The array of objects tArray contains buyer names and the numshares of there purchases, each buyer can be in the array of objects more than once. I have to return in an array the names of the five largest buyers.
I attempted to run two arrays in parallel with the buyer name and there total volume in another array.
my method in general flawed as i am getting wrong results, how can I solve this problem.
Thanks
ntransactions = the number of transactions in the array
string* Analyser::topFiveBuyers()
{
//set size and add buyer names for comparison.
const int sSize = 5;
string *calcString = new string[sSize];
calcString[0] = tArray[0].buyerName;
calcString[1] = tArray[1].buyerName;
calcString[2] = tArray[2].buyerName;
calcString[3] = tArray[3].buyerName;
calcString[4] = tArray[4].buyerName;
int calcTotal[sSize] = {INT_MIN, INT_MIN, INT_MIN, INT_MIN, INT_MIN};
//checks transactions
for (int i = 0; i<nTransactions; i++)
{
//compares with arrays
for(int j =0; j<sSize; j++)
{
//checks if the same buyer and then increase his total
if(tArray[i].buyerName == calcString[j])
{
calcTotal[j] += tArray[i].numShares;
break;
}
//checks if shares is great then current total then replaces
if(tArray[i].numShares > calcTotal[j])
{
calcTotal[j] = tArray[i].numShares;
calcString[j] = tArray[i].buyerName;
break;
}
}
}
return calcString;
}
Assuming you're allowed to, I'd start by accumulating the values into an std::map:
std::map<std::string, int> totals;
for (int i=0; i<ntransactions; i++)
totals[tarray[i].buyername] += tarray[i].numshares;
This will add up the total number of shares for each buyer. Then you want to copy that data to an std::vector, and get the top 5 by number of shares. For the moment, I'm going to assume your struct (with buyername and numshares as members) is named transaction.

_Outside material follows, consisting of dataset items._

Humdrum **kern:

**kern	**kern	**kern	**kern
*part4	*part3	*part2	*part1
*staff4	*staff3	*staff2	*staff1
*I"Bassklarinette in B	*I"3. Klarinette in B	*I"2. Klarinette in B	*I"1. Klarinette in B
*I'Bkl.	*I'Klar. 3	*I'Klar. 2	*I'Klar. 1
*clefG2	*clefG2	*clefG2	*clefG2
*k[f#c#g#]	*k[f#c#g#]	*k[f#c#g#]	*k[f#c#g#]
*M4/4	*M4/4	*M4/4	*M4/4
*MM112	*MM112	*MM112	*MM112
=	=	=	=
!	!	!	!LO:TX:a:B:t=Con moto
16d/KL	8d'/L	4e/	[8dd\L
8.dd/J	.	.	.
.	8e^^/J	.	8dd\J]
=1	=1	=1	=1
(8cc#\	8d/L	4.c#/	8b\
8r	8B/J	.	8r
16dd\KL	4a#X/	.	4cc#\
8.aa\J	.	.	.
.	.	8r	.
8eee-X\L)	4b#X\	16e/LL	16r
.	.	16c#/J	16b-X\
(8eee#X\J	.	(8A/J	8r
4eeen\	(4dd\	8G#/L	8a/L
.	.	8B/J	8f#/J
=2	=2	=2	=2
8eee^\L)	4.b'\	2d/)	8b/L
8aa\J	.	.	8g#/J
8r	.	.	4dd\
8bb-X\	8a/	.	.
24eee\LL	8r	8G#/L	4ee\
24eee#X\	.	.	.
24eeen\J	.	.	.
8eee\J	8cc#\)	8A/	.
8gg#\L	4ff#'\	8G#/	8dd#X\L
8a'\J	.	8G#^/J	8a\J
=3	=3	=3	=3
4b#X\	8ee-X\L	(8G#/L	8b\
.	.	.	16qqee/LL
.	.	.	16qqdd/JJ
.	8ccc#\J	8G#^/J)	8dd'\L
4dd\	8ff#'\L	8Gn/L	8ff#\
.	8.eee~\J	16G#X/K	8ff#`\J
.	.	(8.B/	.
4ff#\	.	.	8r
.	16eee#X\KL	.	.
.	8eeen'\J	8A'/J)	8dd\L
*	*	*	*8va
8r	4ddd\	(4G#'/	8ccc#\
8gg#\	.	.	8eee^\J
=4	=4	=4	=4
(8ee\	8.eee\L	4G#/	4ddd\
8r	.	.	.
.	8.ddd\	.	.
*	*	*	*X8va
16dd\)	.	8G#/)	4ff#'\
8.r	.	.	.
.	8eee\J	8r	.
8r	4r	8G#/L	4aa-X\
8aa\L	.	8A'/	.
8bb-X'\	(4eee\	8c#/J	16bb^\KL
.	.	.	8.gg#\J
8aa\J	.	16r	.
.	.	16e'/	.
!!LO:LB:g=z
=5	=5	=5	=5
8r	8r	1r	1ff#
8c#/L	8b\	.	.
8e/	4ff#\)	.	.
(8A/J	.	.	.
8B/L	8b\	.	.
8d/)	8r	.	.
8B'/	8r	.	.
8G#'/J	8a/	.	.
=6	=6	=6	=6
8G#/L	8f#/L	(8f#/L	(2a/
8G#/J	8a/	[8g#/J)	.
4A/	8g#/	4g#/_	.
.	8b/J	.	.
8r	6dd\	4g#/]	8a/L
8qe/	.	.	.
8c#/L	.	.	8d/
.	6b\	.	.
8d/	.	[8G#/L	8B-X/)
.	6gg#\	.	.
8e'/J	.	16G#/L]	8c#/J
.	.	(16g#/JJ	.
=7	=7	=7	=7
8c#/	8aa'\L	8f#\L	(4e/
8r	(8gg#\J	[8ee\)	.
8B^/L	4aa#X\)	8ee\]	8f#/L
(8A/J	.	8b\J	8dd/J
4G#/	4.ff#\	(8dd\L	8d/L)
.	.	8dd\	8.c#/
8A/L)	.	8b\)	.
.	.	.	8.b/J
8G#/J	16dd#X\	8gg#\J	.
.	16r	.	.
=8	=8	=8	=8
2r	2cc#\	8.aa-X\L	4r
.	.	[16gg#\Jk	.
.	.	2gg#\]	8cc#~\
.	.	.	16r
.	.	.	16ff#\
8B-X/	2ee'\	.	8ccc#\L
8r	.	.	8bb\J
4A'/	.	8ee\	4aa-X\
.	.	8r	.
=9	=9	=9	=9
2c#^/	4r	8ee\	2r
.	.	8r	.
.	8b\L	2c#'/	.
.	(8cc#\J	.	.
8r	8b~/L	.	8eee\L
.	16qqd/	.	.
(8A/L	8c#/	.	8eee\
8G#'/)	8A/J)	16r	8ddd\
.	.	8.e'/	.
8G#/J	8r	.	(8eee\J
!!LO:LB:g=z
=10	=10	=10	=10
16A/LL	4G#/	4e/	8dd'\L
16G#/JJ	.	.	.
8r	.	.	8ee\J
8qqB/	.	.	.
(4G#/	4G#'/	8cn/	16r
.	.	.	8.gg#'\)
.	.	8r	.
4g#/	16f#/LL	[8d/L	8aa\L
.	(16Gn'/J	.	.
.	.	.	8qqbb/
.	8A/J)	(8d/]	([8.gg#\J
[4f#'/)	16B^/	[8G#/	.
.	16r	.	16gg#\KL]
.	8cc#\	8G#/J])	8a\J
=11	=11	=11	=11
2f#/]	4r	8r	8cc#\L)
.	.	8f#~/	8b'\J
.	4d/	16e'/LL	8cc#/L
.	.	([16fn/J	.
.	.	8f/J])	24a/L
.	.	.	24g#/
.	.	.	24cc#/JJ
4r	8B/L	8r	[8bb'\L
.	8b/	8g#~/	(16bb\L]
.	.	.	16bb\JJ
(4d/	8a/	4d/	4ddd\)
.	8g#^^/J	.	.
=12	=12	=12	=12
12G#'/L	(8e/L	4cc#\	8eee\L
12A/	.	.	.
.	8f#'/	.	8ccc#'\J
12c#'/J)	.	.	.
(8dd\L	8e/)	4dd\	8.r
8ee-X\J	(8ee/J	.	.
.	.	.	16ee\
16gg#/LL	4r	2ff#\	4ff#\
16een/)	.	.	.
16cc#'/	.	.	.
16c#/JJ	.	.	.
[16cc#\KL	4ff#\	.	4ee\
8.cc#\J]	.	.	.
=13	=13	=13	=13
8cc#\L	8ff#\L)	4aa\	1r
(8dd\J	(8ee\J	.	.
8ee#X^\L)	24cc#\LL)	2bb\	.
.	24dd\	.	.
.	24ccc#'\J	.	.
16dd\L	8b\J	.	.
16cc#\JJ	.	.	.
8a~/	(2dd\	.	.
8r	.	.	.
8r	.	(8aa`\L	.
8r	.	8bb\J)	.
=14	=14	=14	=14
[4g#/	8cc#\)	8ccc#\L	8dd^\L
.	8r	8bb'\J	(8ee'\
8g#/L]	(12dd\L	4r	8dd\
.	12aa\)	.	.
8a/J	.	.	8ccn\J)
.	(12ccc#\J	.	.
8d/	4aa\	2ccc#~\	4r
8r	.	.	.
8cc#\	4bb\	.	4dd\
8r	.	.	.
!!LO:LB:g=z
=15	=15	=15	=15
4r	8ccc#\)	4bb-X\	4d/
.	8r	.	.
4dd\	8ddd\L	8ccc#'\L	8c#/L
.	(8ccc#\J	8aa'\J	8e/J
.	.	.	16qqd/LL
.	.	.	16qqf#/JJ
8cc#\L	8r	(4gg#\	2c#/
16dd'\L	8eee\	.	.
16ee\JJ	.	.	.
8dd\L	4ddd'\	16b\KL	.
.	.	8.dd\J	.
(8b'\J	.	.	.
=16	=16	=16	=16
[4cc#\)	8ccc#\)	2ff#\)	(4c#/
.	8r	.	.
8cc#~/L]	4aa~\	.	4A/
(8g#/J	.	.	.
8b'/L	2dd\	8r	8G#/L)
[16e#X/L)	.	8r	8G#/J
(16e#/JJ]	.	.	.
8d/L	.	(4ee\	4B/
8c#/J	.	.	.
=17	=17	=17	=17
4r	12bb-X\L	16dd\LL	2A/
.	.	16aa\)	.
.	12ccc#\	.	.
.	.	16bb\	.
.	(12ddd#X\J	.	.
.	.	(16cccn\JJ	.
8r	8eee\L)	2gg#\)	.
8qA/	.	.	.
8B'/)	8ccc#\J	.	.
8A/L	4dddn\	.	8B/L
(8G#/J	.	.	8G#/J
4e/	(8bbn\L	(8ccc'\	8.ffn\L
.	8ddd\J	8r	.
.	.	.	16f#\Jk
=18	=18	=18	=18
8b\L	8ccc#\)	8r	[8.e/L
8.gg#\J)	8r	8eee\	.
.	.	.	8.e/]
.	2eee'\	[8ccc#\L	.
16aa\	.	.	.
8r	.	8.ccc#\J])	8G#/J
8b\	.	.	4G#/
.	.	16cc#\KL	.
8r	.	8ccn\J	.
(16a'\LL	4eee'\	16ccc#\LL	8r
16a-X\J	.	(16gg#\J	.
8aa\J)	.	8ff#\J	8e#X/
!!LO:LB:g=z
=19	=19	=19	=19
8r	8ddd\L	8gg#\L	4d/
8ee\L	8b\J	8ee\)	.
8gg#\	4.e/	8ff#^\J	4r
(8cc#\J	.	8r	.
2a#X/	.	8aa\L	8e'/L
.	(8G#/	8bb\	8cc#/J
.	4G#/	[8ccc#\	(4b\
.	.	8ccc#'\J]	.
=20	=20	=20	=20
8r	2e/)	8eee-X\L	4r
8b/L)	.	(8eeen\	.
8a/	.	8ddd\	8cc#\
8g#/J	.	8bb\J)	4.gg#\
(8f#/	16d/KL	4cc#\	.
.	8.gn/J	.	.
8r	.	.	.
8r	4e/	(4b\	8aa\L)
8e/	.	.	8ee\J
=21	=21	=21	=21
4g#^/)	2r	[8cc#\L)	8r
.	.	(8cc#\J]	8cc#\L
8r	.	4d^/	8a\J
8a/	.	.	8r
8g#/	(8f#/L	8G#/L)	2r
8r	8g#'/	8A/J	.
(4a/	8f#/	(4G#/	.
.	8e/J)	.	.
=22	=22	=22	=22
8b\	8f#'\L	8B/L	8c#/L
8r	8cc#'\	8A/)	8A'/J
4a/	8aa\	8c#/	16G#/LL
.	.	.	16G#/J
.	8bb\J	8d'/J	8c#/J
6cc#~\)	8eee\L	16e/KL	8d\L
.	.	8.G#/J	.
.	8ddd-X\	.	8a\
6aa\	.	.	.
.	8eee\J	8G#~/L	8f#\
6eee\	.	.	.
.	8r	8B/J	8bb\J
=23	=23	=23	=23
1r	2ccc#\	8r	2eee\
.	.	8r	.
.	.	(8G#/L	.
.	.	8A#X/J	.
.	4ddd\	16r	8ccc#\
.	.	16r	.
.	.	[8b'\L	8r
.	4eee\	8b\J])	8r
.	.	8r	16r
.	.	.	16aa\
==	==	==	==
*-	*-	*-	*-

std::vector<transaction> top5;
std::copy(totals.begin(), totals.end(), std::back_inserter(top5));
std::nth_element(top5.begin(), top5.begin()+5, top5.end(), by_shares());
For this to work, you'll need a comparison functor named by_shares that looks something like:
struct by_shares {
bool operator()(transaction const &a, transaction const &b) {
return b.numshares < a.numshares;
}
};
Or, if you're using a compiler new enough to support it, you could use a lambda instead of an explicit functor for the comparison:
std::nth_element(totals.begin(), totals.end()-5, totals.end(),
[](transaction const &a, transaction const &b) {
return b.numshares < a.numshares;
});
Either way, after nth_element completes, your top 5 will be in the first 5 elements of the vector. I've reversed the normal comparison to do this, so it's basically working in descending order. Alternatively, you could use ascending order, but specify the spot 5 from the end of the collection instead of 5 from the beginning.
I should add that there are other ways to do this -- for example, a Boost bimap would do the job pretty nicely as well. Given that this sounds like homework, my guess is that a pre-packaged solution like bimap that handles virtually the entire job for you probably would't/won't be allowed (and even std::map may be prohibited for pretty much the same reason).
As you can have several times the same buyer, you must store a counter for all buyers, not only for 5 of them as there is no way to know that a buyer you remove from the top 5 should not be part of this top 5 (as more items could be linked to this buyer later in tArray).
I would suggest to use a stl map with key being buyer name and value the number of items. You fill it by iterating on tArray and sum all items bought by the same buyer.
Then you can iterate on the map and retrieve the 5 top buyers easily as you have only one entry per buyer.
When the outer loop start, the index i is zero, and the same for the inner loop. This means that the first condition checks tArray[0].buyerName == calcString[0] which is equal as you set it that way before the loops. This leads to calcTotal[0] is increased from -2147483648 and leaving the inner loop.
I'm not certain, but this doesn't seem like something one would want.